===== Dati forniti

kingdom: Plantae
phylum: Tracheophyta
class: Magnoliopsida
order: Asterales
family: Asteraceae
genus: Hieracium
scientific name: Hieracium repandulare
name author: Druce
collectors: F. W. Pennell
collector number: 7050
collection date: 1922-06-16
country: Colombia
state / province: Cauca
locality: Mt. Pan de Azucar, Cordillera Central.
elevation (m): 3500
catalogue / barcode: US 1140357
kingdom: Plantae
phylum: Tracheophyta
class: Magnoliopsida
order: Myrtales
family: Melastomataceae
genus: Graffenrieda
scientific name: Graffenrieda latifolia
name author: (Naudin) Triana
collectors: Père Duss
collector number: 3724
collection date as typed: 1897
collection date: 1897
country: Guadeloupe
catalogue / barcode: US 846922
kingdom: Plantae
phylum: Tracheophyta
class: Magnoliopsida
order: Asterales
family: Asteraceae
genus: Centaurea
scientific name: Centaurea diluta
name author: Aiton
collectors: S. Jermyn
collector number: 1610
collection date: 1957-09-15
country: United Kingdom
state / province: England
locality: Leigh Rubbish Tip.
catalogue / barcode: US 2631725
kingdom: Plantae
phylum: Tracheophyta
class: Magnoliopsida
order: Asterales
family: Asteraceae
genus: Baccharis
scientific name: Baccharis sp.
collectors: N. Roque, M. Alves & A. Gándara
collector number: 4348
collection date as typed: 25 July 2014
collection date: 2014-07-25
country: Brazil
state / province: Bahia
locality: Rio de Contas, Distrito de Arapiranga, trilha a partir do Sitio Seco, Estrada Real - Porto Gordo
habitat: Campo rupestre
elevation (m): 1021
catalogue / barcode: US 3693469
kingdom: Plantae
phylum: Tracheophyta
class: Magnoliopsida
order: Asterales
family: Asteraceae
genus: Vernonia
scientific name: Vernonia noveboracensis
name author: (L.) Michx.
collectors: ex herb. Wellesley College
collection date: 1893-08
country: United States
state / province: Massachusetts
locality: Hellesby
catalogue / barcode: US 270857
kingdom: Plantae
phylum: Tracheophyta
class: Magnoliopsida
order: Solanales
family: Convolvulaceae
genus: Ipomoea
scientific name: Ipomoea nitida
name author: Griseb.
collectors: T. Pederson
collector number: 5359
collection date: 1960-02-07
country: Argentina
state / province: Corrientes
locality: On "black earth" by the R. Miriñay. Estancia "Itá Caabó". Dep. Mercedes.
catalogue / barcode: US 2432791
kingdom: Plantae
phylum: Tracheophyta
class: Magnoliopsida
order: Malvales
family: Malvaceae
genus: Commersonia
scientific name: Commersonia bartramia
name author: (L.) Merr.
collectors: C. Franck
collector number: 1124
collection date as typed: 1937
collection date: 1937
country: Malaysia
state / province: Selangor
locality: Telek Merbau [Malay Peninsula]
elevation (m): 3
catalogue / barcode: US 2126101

==========

▸ **Istruzioni da seguire**
Trascriva integralmente tutte le righe riportate sopra, senza apportare alcuna modifica.

▸ **Risultato richiesto**
kingdom: Plantae
phylum: Tracheophyta
class: Magnoliopsida
order: Asterales
family: Asteraceae
genus: Hieracium
scientific name: Hieracium repandulare
name author: Druce
collectors: F. W. Pennell
collector number: 7050
collection date: 1922-06-16
country: Colombia
state / province: Cauca
locality: Mt. Pan de Azucar, Cordillera Central.
elevation (m): 3500
catalogue / barcode: US 1140357
kingdom: Plantae
phylum: Tracheophyta
class: Magnoliopsida
order: Myrtales
family: Melastomataceae
genus: Graffenrieda
scientific name: Graffenrieda latifolia
name author: (Naudin) Triana
collectors: Père Duss
collector number: 3724
collection date as typed: 1897
collection date: 1897
country: Guadeloupe
catalogue / barcode: US 846922
kingdom: Plantae
phylum: Tracheophyta
class: Magnoliopsida
order: Asterales
family: Asteraceae
genus: Centaurea
scientific name: Centaurea diluta
name author: Aiton
collectors: S. Jermyn
collector number: 1610
collection date: 1957-09-15
country: United Kingdom
state / province: England
locality: Leigh Rubbish Tip.
catalogue / barcode: US 2631725
kingdom: Plantae
phylum: Tracheophyta
class: Magnoliopsida
order: Asterales
family: Asteraceae
genus: Baccharis
scientific name: Baccharis sp.
collectors: N. Roque, M. Alves & A. Gándara
collector number: 4348
collection date as typed: 25 July 2014
collection date: 2014-07-25
country: Brazil
state / province: Bahia
locality: Rio de Contas, Distrito de Arapiranga, trilha a partir do Sitio Seco, Estrada Real - Porto Gordo
habitat: Campo rupestre
elevation (m): 1021
catalogue / barcode: US 3693469
kingdom: Plantae
phylum: Tracheophyta
class: Magnoliopsida
order: Asterales
family: Asteraceae
genus: Vernonia
scientific name: Vernonia noveboracensis
name author: (L.) Michx.
collectors: ex herb. Wellesley College
collection date: 1893-08
country: United States
state / province: Massachusetts
locality: Hellesby
catalogue / barcode: US 270857
kingdom: Plantae
phylum: Tracheophyta
class: Magnoliopsida
order: Solanales
family: Convolvulaceae
genus: Ipomoea
scientific name: Ipomoea nitida
name author: Griseb.
collectors: T. Pederson
collector number: 5359
collection date: 1960-02-07
country: Argentina
state / province: Corrientes
locality: On "black earth" by the R. Miriñay. Estancia "Itá Caabó". Dep. Mercedes.
catalogue / barcode: US 2432791
kingdom: Plantae
phylum: Tracheophyta
class: Magnoliopsida
order: Malvales
family: Malvaceae
genus: Commersonia
scientific name: Commersonia bartramia
name author: (L.) Merr.
collectors: C. Franck
collector number: 1124
collection date as typed: 1937
collection date: 1937
country: Malaysia
state / province: Selangor
locality: Telek Merbau [Malay Peninsula]
elevation (m): 3
catalogue / barcode: US 2126101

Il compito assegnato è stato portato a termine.